However, this radioactive material also has a lifespan of more than 5000 years. If that radiation were to leak out of the device in gaseous form, it could be a problem. That's where the diamonds come in. In the diamond formation, the C-14 is a solid, so it can't be extracted and absorbed by a living being.
The United Kingdom Atomic Energy Authority (UKAEA) calculated that 100 pounds (approximately 45 kg) of carbon-14 could allow the fabrication of millions of long-duration diamond-based batteries.
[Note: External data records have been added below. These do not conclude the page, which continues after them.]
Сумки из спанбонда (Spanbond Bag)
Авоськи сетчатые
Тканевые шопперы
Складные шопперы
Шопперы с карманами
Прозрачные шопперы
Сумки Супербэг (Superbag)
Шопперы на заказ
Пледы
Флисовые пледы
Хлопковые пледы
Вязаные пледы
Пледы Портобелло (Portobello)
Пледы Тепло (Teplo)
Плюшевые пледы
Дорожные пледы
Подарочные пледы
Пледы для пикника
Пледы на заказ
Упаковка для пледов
These batteries could also reduce the costs of nuclear waste storage.
University of Bristol researcher Professor Tom Scott told Nuclear Energy Insider that, “By removing the Carbon-14 from irradiated graphite directly from the reactor, this would make the remaining waste products less radioactive and therefore easier to manage and dispose of. Cost estimates for disposing of the graphite waste are 46,000 pounds ($60,000) per cubic meter for Intermediate Level Waste [ILW] and 3,000 pounds ($4,000) per cubic meter for Low-Level Waste [LLW]."
Don’t all these features make them one of the best options for the sustainable future that we need? We’ll have to wait and see if the manufacturers can find a way of dealing with production costs and low energy output, and get their diamond-based batteries onto the market cost-effectively and accessibly.